E, abrindo a porta do jardim, desapareceu. Não sei como ainda tive ânimo de olhar para o relógio da parede. Eram seis horas. É que em mim tudo parecia automático, regido por uma vontade alheia à minha própria. Foi depois que senti um grande tumulto no coração e que vim esperá-lo para contar-lhe tudo e perguntar-lhe o que havemos de fazer para defendê-la.

E começou a chorar de encontro ao meu coração, que batia com força.

— O que havemos de fazer? Calarmo-nos para que tua mãe ignore este caso completamente, absolutamente.

— Sim, mas não seria prudente chamar o médico para que a examinasse?

Fiz-lhe notar que a mãe passava adoravelmente e que o pai fora um homem muito sensato e bondoso para poder vir do outro mundo para fazer à própria filha uma revelação tão dolorosa. A dor sempre vem cedo.

Convenci-me de que as minhas palavras acalmavam a excitação de minha enteada e aconselhei-a a que fosse repousar alguns instantes no seu quarto.

Quando à noite ela me reapareceu para o jantar, tinha tomado a sua resolução. Vinha risonha, embora não desanuviada. Mas só eu percebia que o fundo de toda aquela alegria, mais do que nunca espirituosa e vivaz, era torvo e intranquilo.
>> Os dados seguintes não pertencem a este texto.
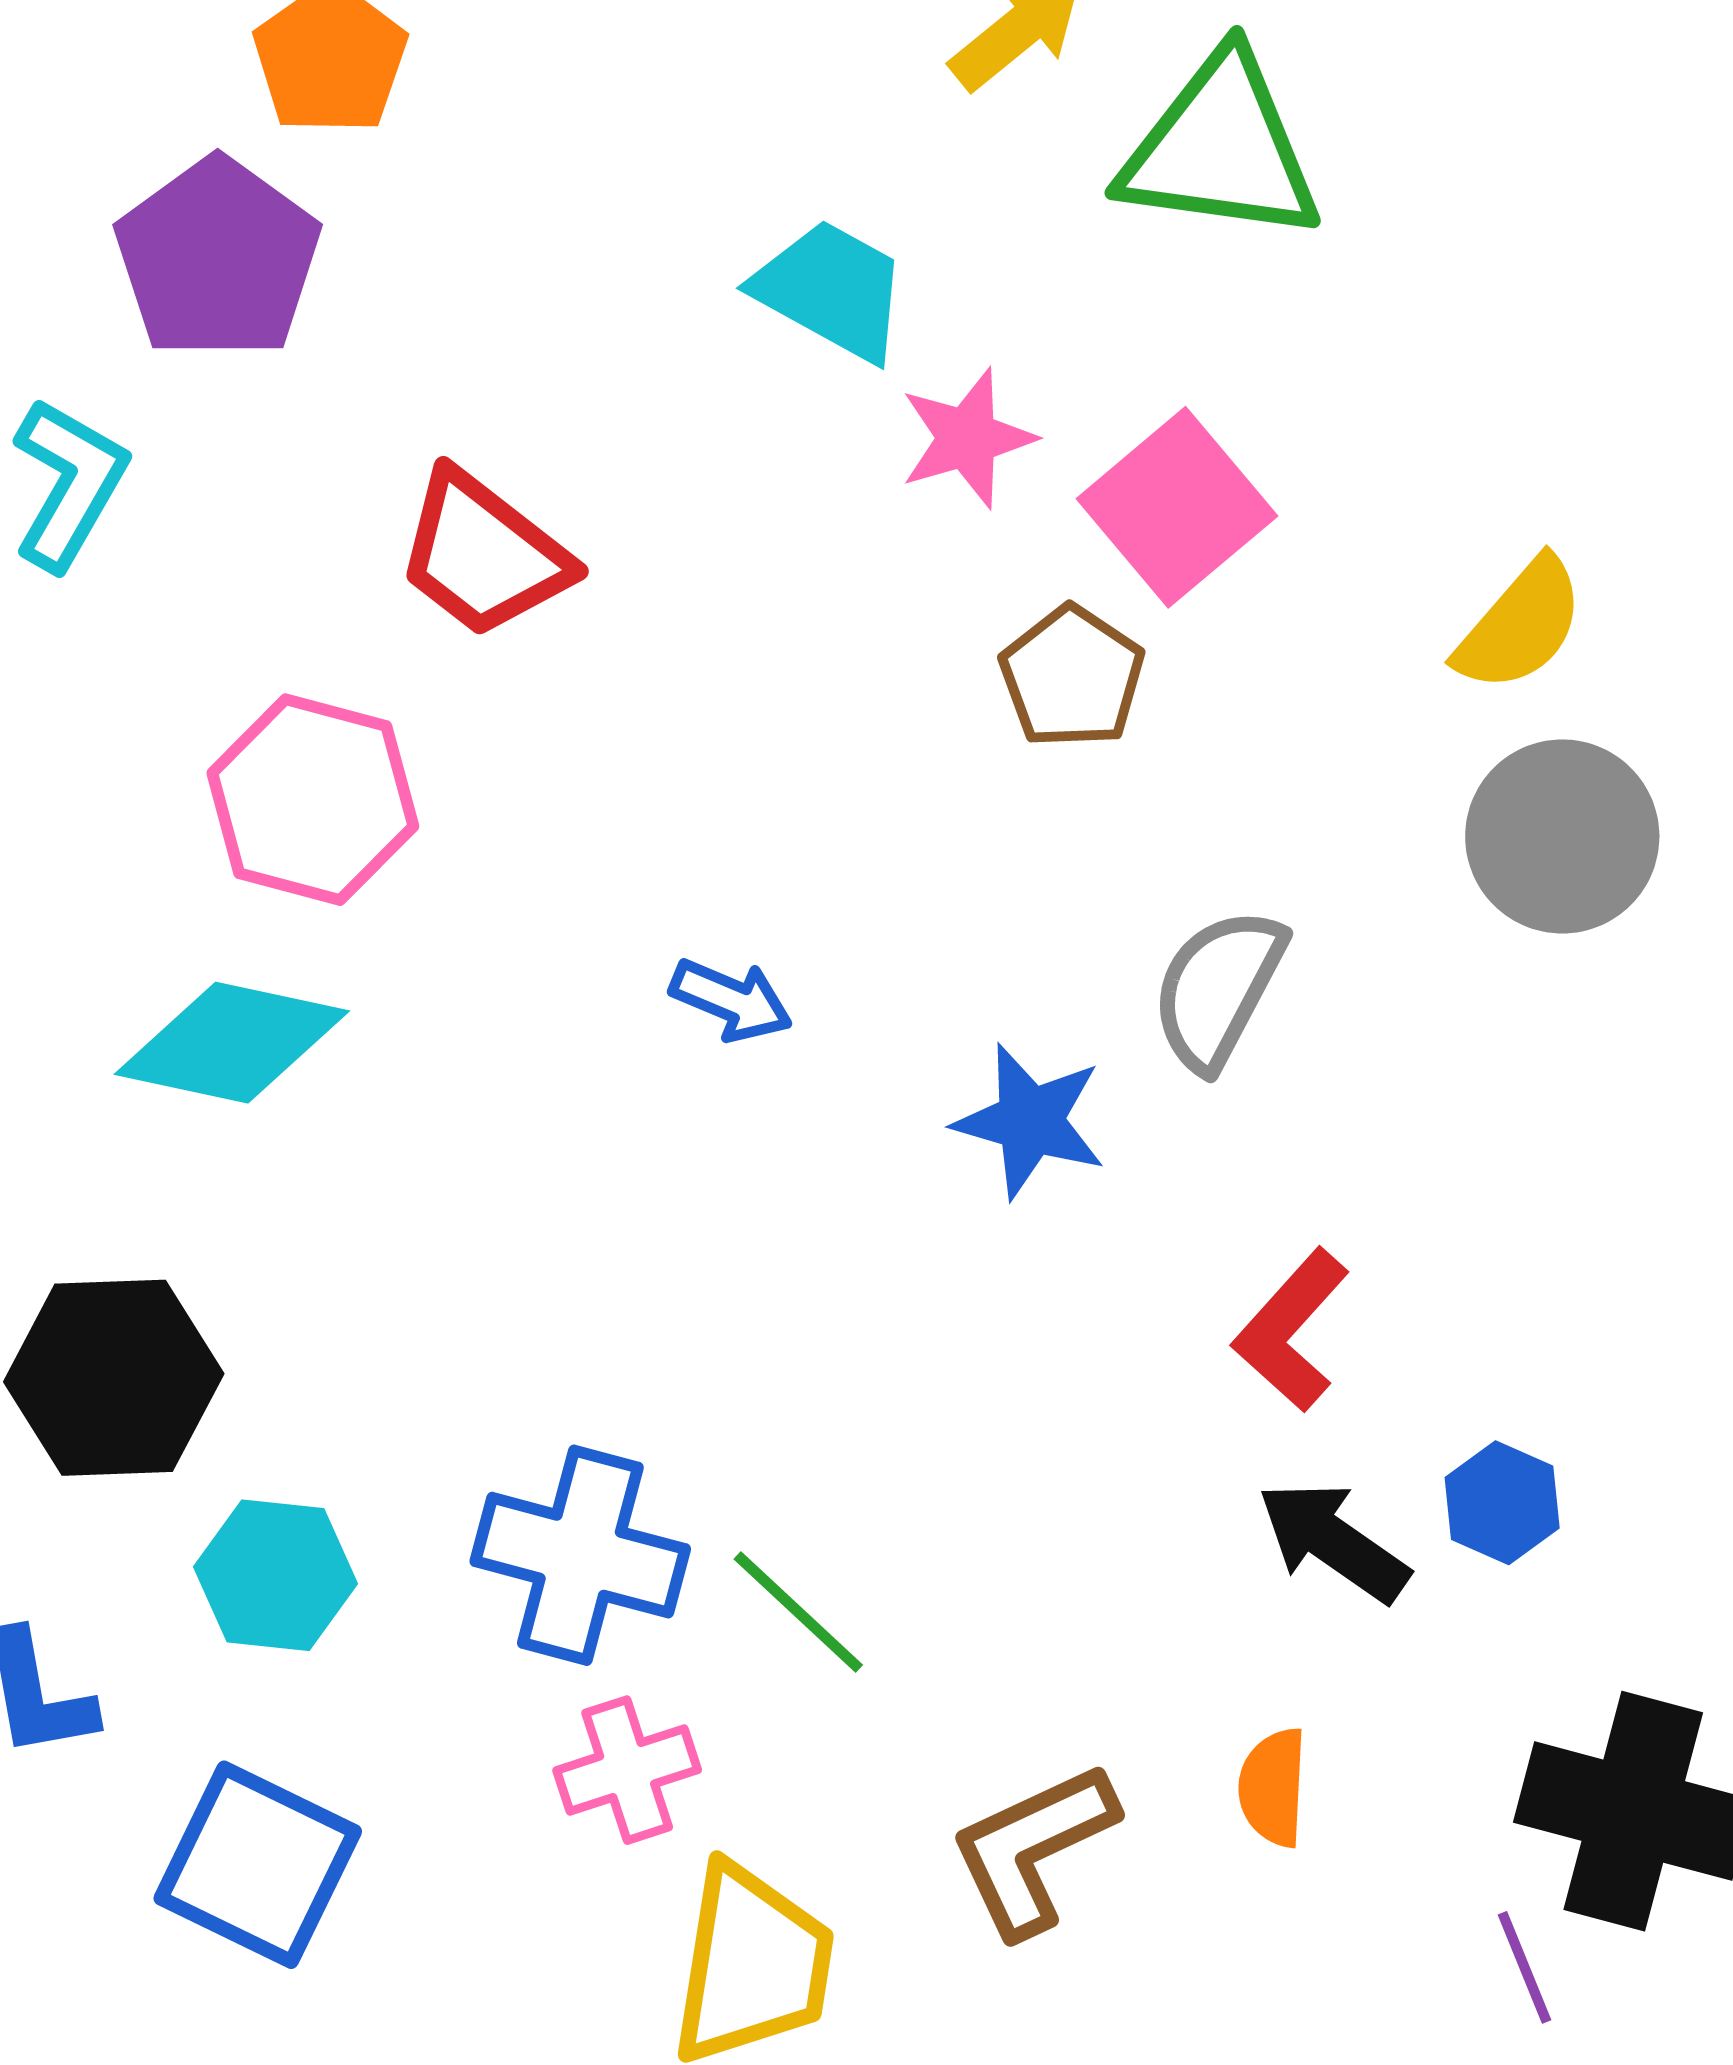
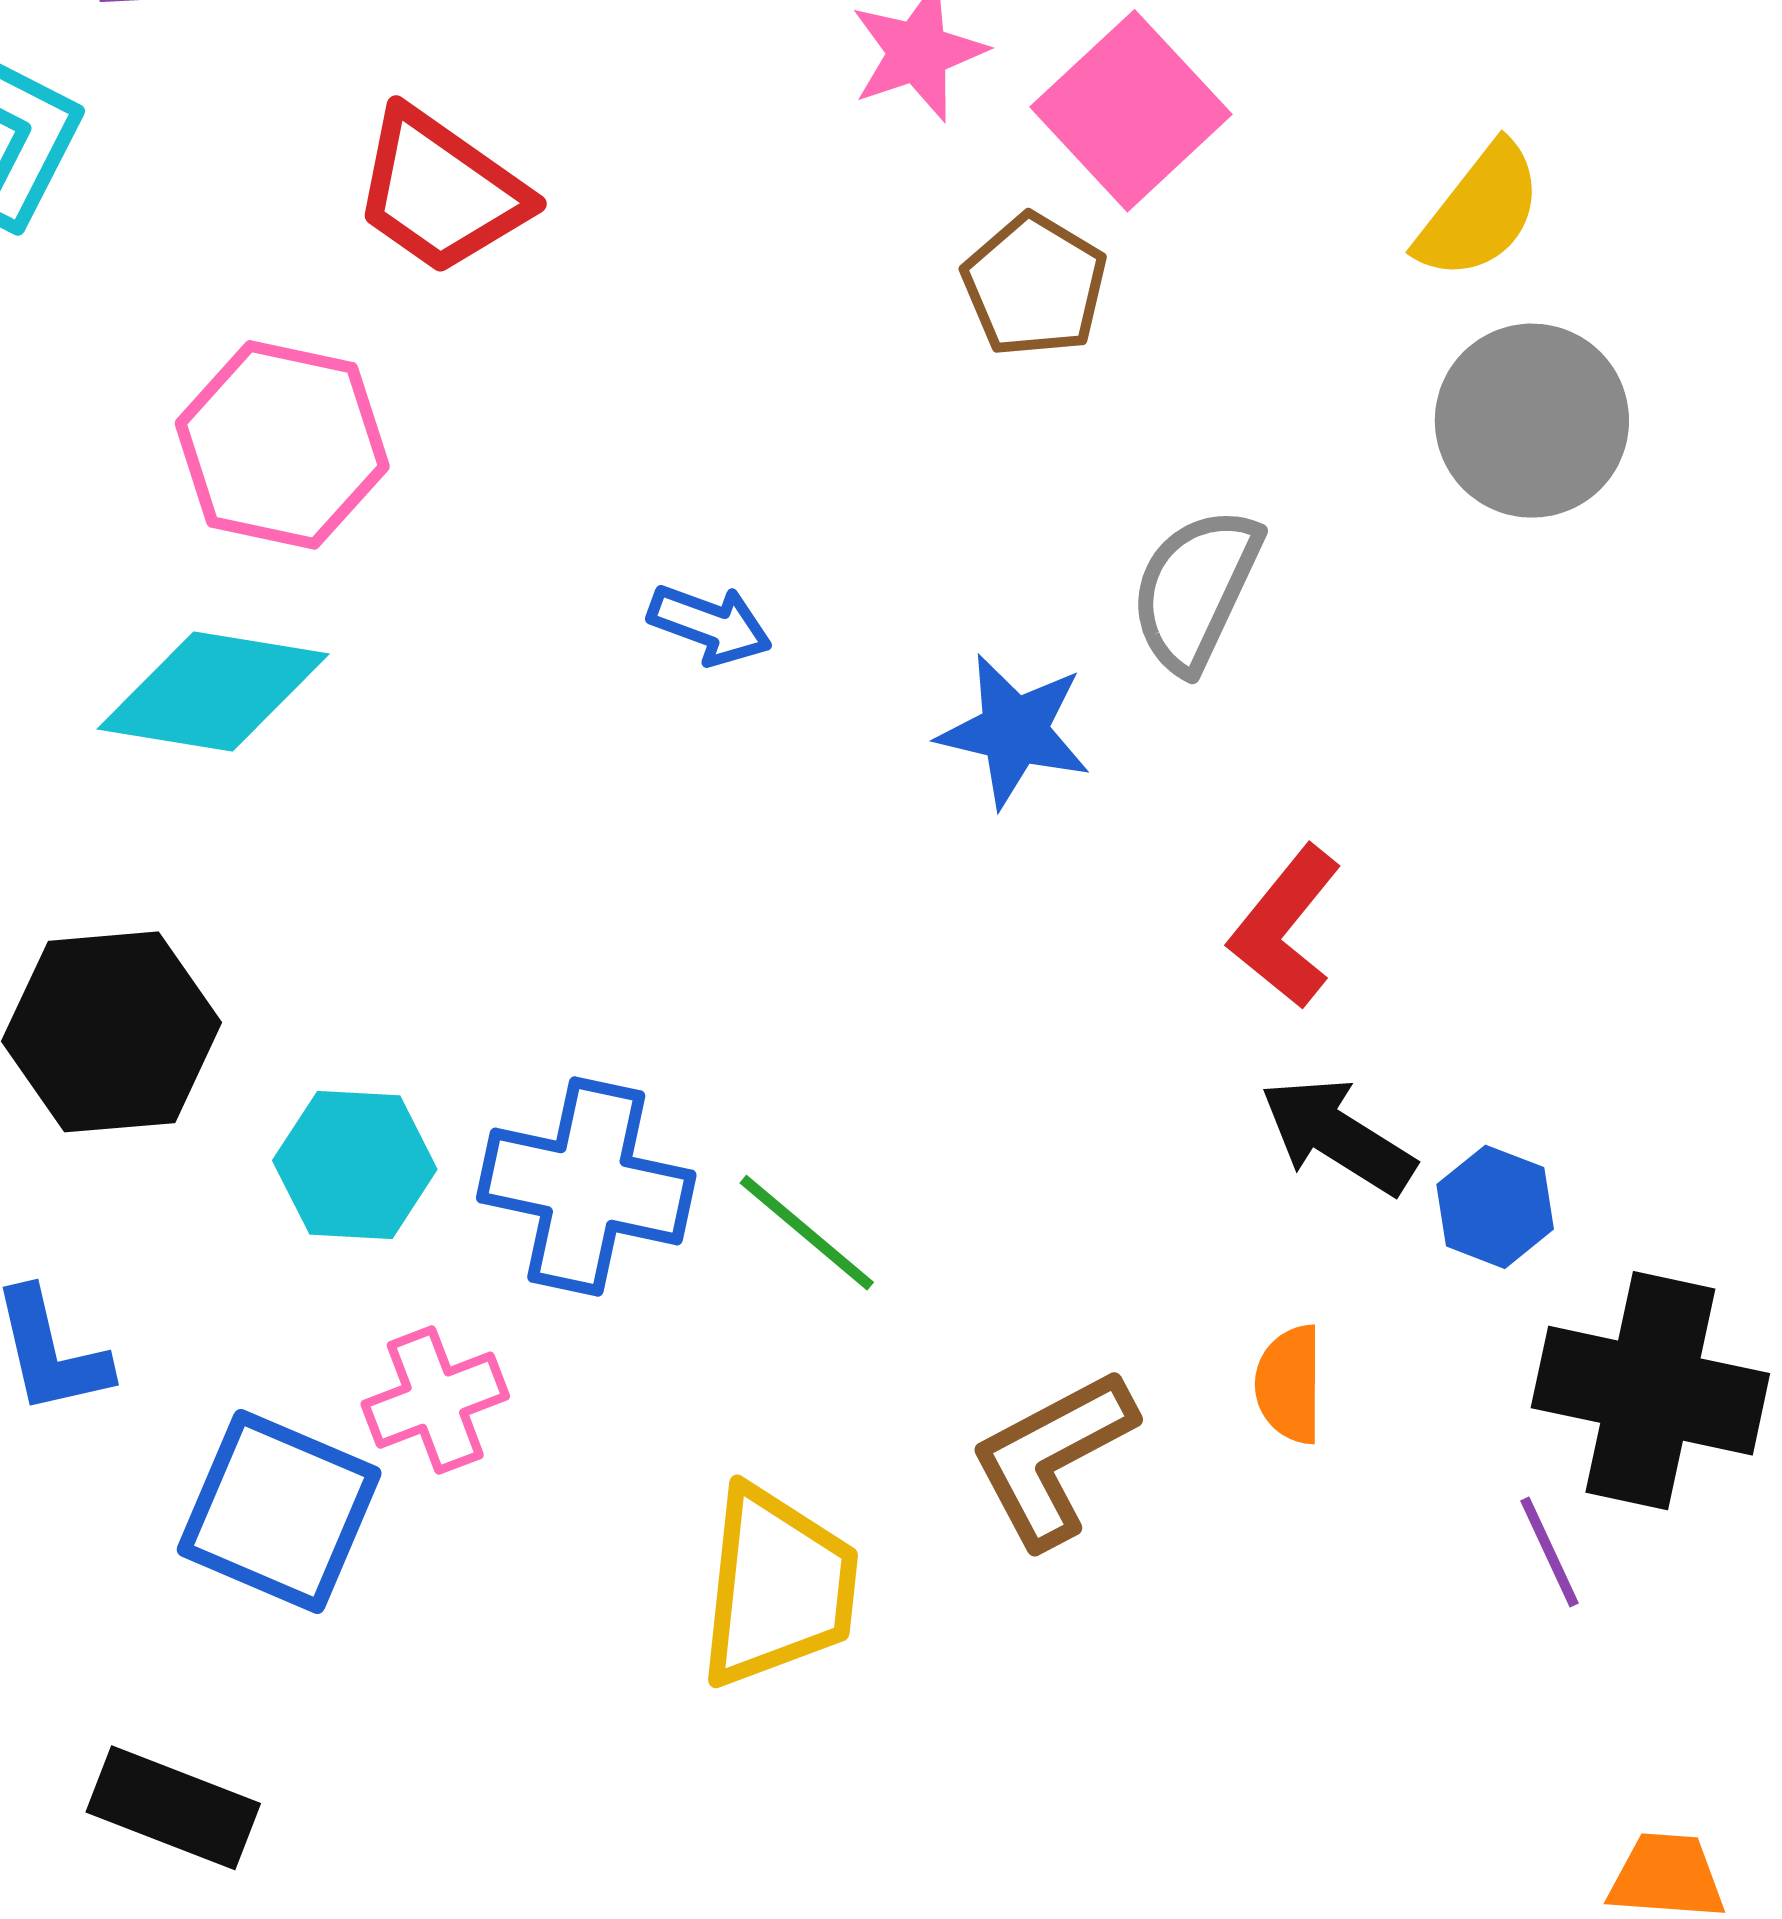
blue hexagon: (1502, 1503) -> (1495, 1207), moved
cyan hexagon: (275, 1575) -> (355, 1165), moved
pink cross: (627, 1770) -> (435, 1400), moved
Resolvi falar no dia seguinte a um médico psiquiatra a respeito do caso, e tratei também eu de disfarçar as minhas apreensões para sossego de minha mulher.

Mas, no dia seguinte, o ministro da Fazenda chamou-me para uma conferência que me fez perder um tempo infinito e não pude, assim, consultar o doutor

À tarde, ao voltar para casa tive, a surpresa de a encontrar em festa. Minha enteada convidara todos os nossos melhores amigos para um jantar improvisado de afogadilho. Queria sentir-se rodeada por muita gente. Entre os convidados não se esquecera de incluir o médico da família cuja demora a apoquentava.

— E, entretanto, eu lhe pedi que estivesse aqui antes das seis horas — disse-me ela depois.

Aborreceu-me aquela insistência e, insensivelmente levantando os olhos, vi que eram seis horas em ponto no relógio ao fundo da galeria. Percebi, então, que o mal de minha enteada fora contagioso, porque não pude reter um estremecimento, e foi já irritado comigo mesmo que entrei no salão à procura de minha mulher. Logo que entrei, respirei de alívio, ao vê-la sentada numa poltrona ao lado do piano, a ouvir música. Tinha a cabeça recostada num almofadão de veludo, os olhos semicerrados, os lábios entreabertos num sorriso e as mãos em abandono no regaço. Aproximei-me, ela não se mexeu; peguei-lhe na mão para a beijar, senti-a inerte e morna; chamei-a pelo nome, não me respondeu… Ao mesmo tempo minha enteada punha-se aos gritos, com os braços no ar!"


Fontes: “Pacotilha”/MA, edição de 10 de abril de 1920; “Estudos Psíquicos”/PT, edição de dezembro de 1949.